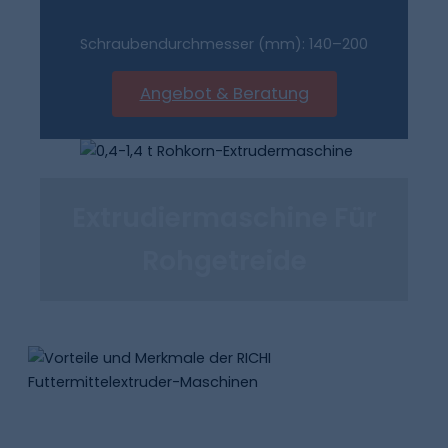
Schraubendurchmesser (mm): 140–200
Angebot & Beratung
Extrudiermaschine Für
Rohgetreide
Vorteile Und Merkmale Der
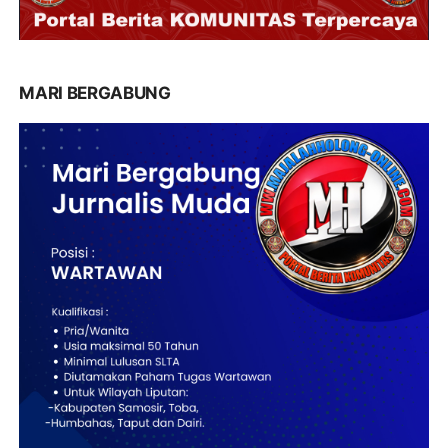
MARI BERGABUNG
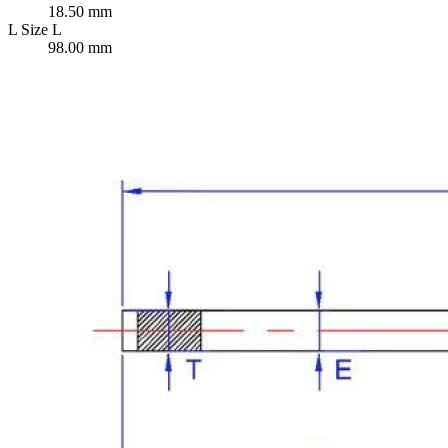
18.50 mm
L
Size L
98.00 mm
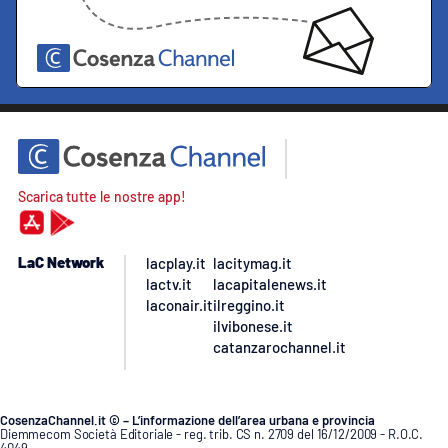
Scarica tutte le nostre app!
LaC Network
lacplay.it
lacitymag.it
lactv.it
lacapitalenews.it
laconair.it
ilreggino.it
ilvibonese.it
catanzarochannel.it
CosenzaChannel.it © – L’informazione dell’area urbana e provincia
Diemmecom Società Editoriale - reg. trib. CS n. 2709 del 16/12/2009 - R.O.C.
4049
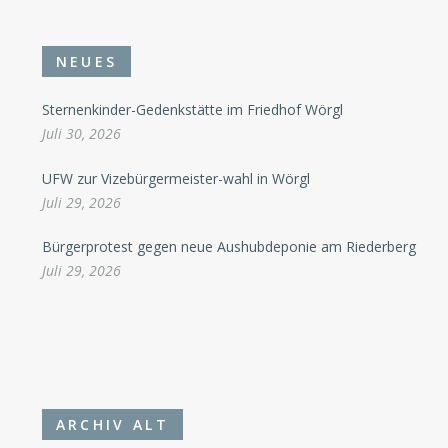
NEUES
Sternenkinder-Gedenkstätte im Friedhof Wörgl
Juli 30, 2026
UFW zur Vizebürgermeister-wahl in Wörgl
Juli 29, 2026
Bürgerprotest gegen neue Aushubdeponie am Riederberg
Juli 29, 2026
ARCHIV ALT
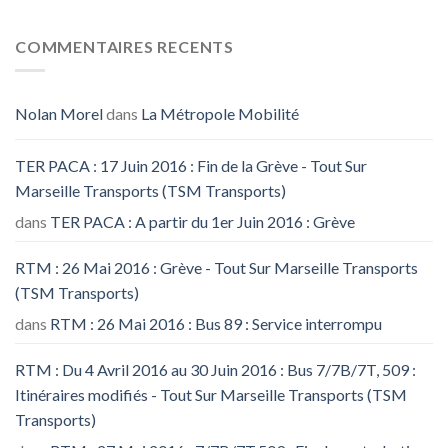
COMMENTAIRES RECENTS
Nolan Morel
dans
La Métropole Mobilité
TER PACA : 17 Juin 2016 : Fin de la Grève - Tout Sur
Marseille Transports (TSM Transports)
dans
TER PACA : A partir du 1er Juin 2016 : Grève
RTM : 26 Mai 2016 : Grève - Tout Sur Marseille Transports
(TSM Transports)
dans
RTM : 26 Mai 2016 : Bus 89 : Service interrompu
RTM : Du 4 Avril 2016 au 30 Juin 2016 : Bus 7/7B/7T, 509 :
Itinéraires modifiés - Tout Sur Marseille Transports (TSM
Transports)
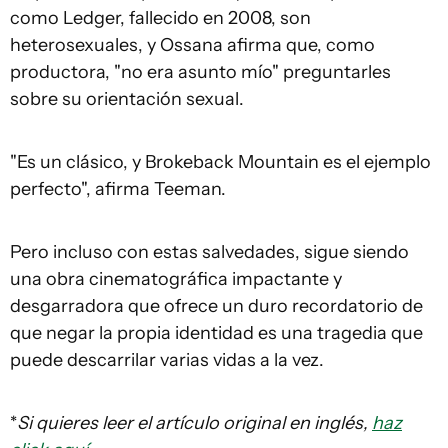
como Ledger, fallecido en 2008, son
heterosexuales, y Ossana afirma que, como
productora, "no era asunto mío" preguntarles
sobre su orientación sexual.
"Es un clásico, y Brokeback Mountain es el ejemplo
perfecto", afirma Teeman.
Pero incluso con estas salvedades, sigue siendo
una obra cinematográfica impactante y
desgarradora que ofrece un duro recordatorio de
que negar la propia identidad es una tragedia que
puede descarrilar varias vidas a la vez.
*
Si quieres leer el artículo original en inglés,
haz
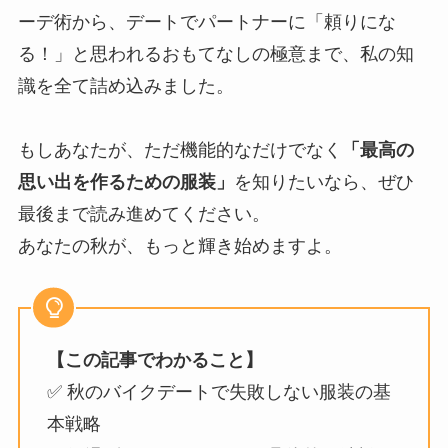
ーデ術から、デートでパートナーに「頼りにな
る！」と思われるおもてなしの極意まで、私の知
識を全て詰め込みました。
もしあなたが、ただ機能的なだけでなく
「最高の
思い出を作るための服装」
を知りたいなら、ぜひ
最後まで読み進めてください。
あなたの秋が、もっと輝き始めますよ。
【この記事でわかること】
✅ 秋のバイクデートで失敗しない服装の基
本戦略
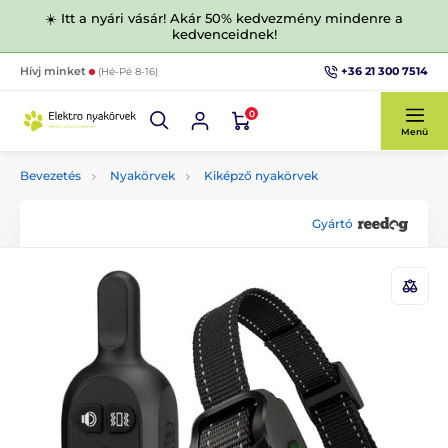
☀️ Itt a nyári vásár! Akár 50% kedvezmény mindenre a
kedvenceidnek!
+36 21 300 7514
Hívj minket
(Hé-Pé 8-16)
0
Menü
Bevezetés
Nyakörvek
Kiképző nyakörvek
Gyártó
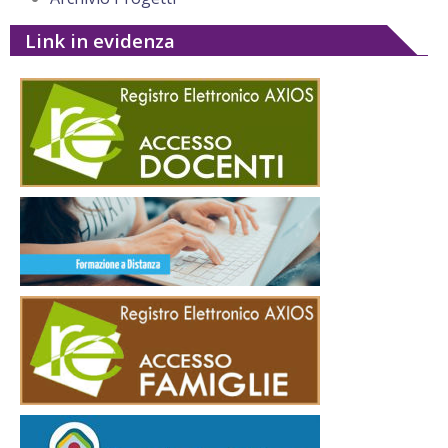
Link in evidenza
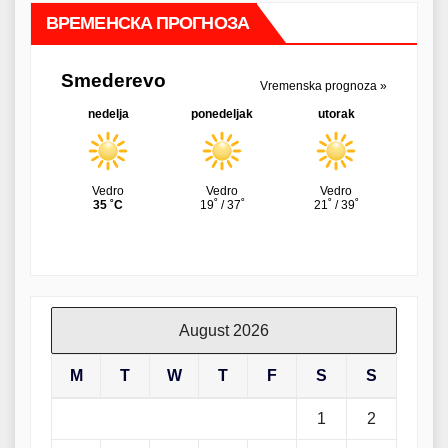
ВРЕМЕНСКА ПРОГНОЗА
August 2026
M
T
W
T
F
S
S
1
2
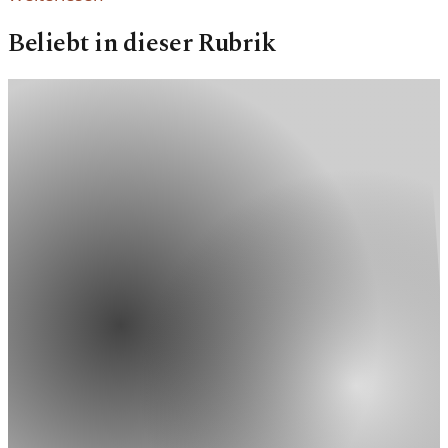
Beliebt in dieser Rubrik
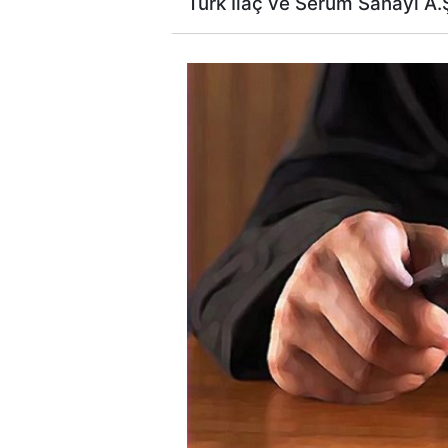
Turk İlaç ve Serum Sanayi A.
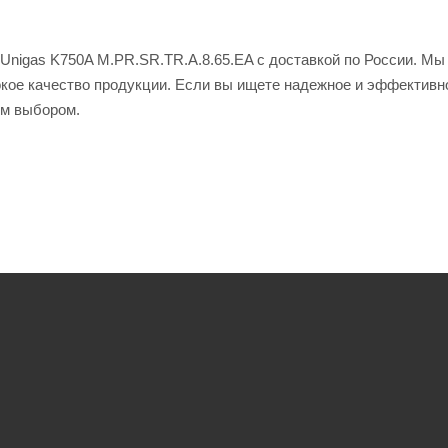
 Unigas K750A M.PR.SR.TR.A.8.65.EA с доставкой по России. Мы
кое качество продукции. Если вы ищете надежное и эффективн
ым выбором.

----------

Reproduce every line of text in the data above, character for character and in the same order, leaving out the pictures.

● Answer section
Schraubendurchmesser (mm): 140–200
Angebot & Beratung
Extrudiermaschine Für
Rohgetreide
Vorteile Und Merkmale Der
MARI BERGABUNG
18.50 mm
L
Size L
98.00 mm
Scarica tutte le nostre app!
LaC Network
lacplay.it
lacitymag.it
lactv.it
lacapitalenews.it
laconair.it
ilreggino.it
ilvibonese.it
catanzarochannel.it
CosenzaChannel.it © – L’informazione dell’area urbana e provincia
Diemmecom Società Editoriale - reg. trib. CS n. 2709 del 16/12/2009 - R.O.C.
4049
NEUES
Sternenkinder-Gedenkstätte im Friedhof Wörgl
Juli 30, 2026
UFW zur Vizebürgermeister-wahl in Wörgl
Juli 29, 2026
Bürgerprotest gegen neue Aushubdeponie am Riederberg
Juli 29, 2026
ARCHIV ALT
COMMENTAIRES RECENTS
Nolan Morel
dans
La Métropole Mobilité
TER PACA : 17 Juin 2016 : Fin de la Grève - Tout Sur
Marseille Transports (TSM Transports)
dans
TER PACA : A partir du 1er Juin 2016 : Grève
RTM : 26 Mai 2016 : Grève - Tout Sur Marseille Transports
(TSM Transports)
dans
RTM : 26 Mai 2016 : Bus 89 : Service interrompu
RTM : Du 4 Avril 2016 au 30 Juin 2016 : Bus 7/7B/7T, 509 :
Itinéraires modifiés - Tout Sur Marseille Transports (TSM
Transports)
como Ledger, fallecido en 2008, son
heterosexuales, y Ossana afirma que, como
productora, "no era asunto mío" preguntarles
sobre su orientación sexual.
"Es un clásico, y Brokeback Mountain es el ejemplo
perfecto", afirma Teeman.
Pero incluso con estas salvedades, sigue siendo
una obra cinematográfica impactante y
desgarradora que ofrece un duro recordatorio de
que negar la propia identidad es una tragedia que
puede descarrilar varias vidas a la vez.
*
Si quieres leer el artículo original en inglés,
haz
ーデ術から、デートでパートナーに「頼りにな
る！」と思われるおもてなしの極意まで、私の知
識を全て詰め込みました。
もしあなたが、ただ機能的なだけでなく
「最高の
思い出を作るための服装」
を知りたいなら、ぜひ
最後まで読み進めてください。
あなたの秋が、もっと輝き始めますよ。
【この記事でわかること】
✅ 秋のバイクデートで失敗しない服装の基
本戦略
☀️ Itt a nyári vásár! Akár 50% kedvezmény mindenre a
kedvenceidnek!
+36 21 300 7514
Hívj minket
(Hé-Pé 8-16)
0
Menü
Bevezetés
Nyakörvek
Kiképző nyakörvek
Gyártó
Link in evidenza
ВРЕМЕНСКА ПРОГНОЗА
August 2026
M
T
W
T
F
S
S
1
2
Beliebt in dieser Rubrik
Turk İlaç ve Serum Sanayi A.
 Unigas K750A M.PR.SR.TR.A.8.65.EA с доставкой по России. Мы
кое качество продукции. Если вы ищете надежное и эффективн
ым выбором.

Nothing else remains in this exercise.